Welcome to Shelbyville
Welcome to Shelbyville is a glimpse of America at a crossroads. In one small town in the heart of America's Bible Belt in the South, a community grapples with rapidly changing demographics. Just a stone's throw away from Pulaski, Tennessee (the birthplace of the Ku Klux Klan), longtime African-American and White residents are challenged with how best to integrate with a growing Latino population and the more recent arrival of hundreds of Somali refugees of Muslim faith.
Set on the eve of the 2008 US Presidential election, the film captures the interaction between these residents as they navigate new waters against the backdrop of a tumultuous year. The economy is in crisis, factories are closing, and jobs are hard to find. The local Tyson chicken plant is hiring hundreds of new Somali refugees, and when a local reporter initiates a series of articles about these newcomers, a flurry of controversy and debate erupts within the town. Just as the Latino population grapples with its own immigrant identity, African-American residents look back at their segregated past and balance perceived threats to their livelihood and security against the values that they learned through their own long struggle for civil rights. While the newcomers, mostly of Muslim faith, attempt to make new lives for themselves and their children, leaders in this deeply religious community attempt to guide their congregations through this period of unprecedented change.
Through the vibrant and colorful characters of Shelbyville, the film explores immigrant integration and the interplay between race, religion and identity in this dynamic dialogue. The story is an intimate portrayal of a community’s struggle to understand what it means to be American.
Trailer
Credits
Director//Producer/Writer: Kim A. Snyder
Executive Producer: Ellen Schneider
Cinematographer: Greg Poschman
Editor: Jeremiah Zagar
Total Running Time: 70 min.
Website: www.becausefoundation.org/films
Press
Tunji Ajibade, When the US Mission Brought 'Everyday Americans' to Nigeria, The Will, Aug 14, 2010
About The Filmmaker
KIM A. SNYDER is an award-winning documentary filmmaker who most recently co-founded the BeCause Foundation to produce a series of documentaries and inspire social activism through the power of film. The first three short films of the BeCause series--Alone No Love; One Bridge to the Next; Crossing Midnight--have won numerous festival awards and have been the catalyst for campaigns that have significantly furthered the work of the social innovators they highlight. One Bridge to the Next was also selected to be part of the US State Department’s 2009 American Documentary Showcase, which was screened through US embassies worldwide.

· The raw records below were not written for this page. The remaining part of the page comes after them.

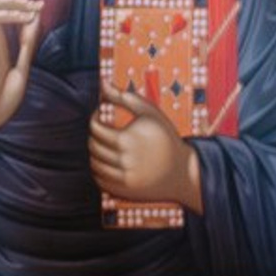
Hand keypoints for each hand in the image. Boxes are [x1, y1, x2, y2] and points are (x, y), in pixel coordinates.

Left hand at [88, 86, 203, 211]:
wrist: (182, 172)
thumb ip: (124, 96)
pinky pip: (99, 180)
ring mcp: (122, 178)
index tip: (101, 115)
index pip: (95, 128)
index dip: (94, 118)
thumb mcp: (150, 113)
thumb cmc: (165, 138)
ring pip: (94, 164)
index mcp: (127, 140)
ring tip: (107, 145)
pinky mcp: (122, 191)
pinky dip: (99, 169)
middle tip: (104, 130)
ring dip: (95, 153)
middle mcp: (123, 161)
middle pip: (93, 146)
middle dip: (94, 135)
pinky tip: (110, 161)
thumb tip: (103, 83)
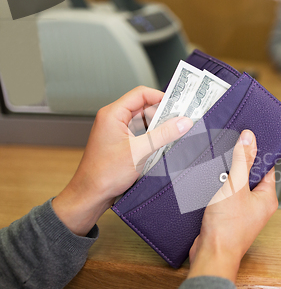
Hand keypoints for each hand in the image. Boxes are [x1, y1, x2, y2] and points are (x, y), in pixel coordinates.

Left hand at [52, 86, 192, 235]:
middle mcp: (114, 119)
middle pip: (144, 107)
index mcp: (112, 114)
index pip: (141, 94)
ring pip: (144, 121)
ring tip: (172, 135)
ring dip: (158, 128)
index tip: (178, 104)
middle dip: (162, 114)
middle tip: (179, 121)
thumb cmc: (103, 174)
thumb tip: (182, 122)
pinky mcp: (122, 143)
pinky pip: (141, 133)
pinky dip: (153, 138)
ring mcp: (117, 131)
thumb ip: (163, 134)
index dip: (161, 97)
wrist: (91, 195)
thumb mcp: (139, 151)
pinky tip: (162, 145)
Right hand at [188, 130, 277, 282]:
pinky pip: (225, 197)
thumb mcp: (236, 186)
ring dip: (225, 177)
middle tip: (228, 152)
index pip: (266, 167)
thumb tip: (249, 138)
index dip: (256, 153)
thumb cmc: (228, 228)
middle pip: (249, 176)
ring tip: (217, 168)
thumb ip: (242, 161)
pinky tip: (208, 184)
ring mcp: (243, 212)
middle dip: (237, 164)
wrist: (211, 254)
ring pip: (235, 186)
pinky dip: (217, 190)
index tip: (246, 140)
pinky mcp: (228, 217)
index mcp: (267, 198)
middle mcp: (258, 205)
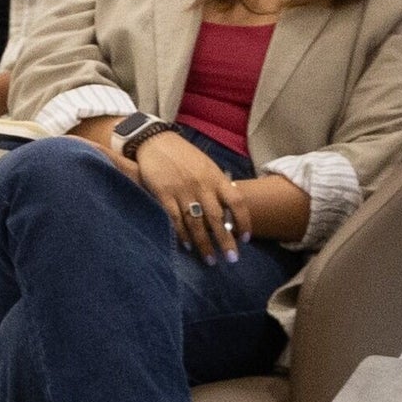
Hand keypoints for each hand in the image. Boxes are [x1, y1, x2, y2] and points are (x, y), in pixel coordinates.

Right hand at [129, 128, 249, 261]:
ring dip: (204, 243)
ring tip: (210, 259)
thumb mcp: (206, 166)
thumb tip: (228, 209)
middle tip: (231, 259)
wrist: (156, 141)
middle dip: (225, 240)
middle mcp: (202, 186)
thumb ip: (217, 185)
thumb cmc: (183, 155)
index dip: (244, 222)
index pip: (237, 202)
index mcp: (216, 177)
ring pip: (196, 223)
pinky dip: (182, 234)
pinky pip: (175, 219)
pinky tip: (188, 245)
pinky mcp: (164, 194)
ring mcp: (182, 191)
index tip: (245, 238)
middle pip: (217, 218)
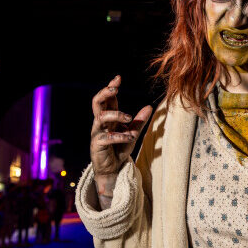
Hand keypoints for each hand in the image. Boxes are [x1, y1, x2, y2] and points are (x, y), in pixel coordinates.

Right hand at [89, 75, 152, 208]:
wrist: (113, 170)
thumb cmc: (119, 149)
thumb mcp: (132, 133)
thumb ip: (139, 121)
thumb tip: (150, 106)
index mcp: (109, 117)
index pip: (108, 98)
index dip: (111, 87)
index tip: (118, 78)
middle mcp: (101, 122)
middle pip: (97, 102)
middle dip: (105, 93)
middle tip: (115, 89)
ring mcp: (97, 132)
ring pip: (101, 116)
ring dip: (116, 114)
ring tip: (129, 117)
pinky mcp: (97, 144)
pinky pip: (107, 137)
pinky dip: (120, 136)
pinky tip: (130, 137)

Snyder directed and produced the award-winning documentary I Remember Me, which won several festival awards and was distributed theatrically in the US by Zeitgeist Films. She has produced over a dozen short documentaries and has written numerous articles for Variety. In 1994, Snyder associate-produced the Academy Award-winning short film Trevor, directed and produced by Peggy Rajski, which became the cornerstone of The Trevor Project, a national nonprofit organization dedicated to suicide prevention among gay youth. Snyder served on the admissions review committee for New York University’s Graduate Film Program, and has been a producer’s rep for several critically acclaimed foreign films including Crows (New Yorker Films), directed by Dorota Kedzierzawska. Snyder graduated with a masters degree in international affairs from the Johns Hopkins School of Advanced International Studies.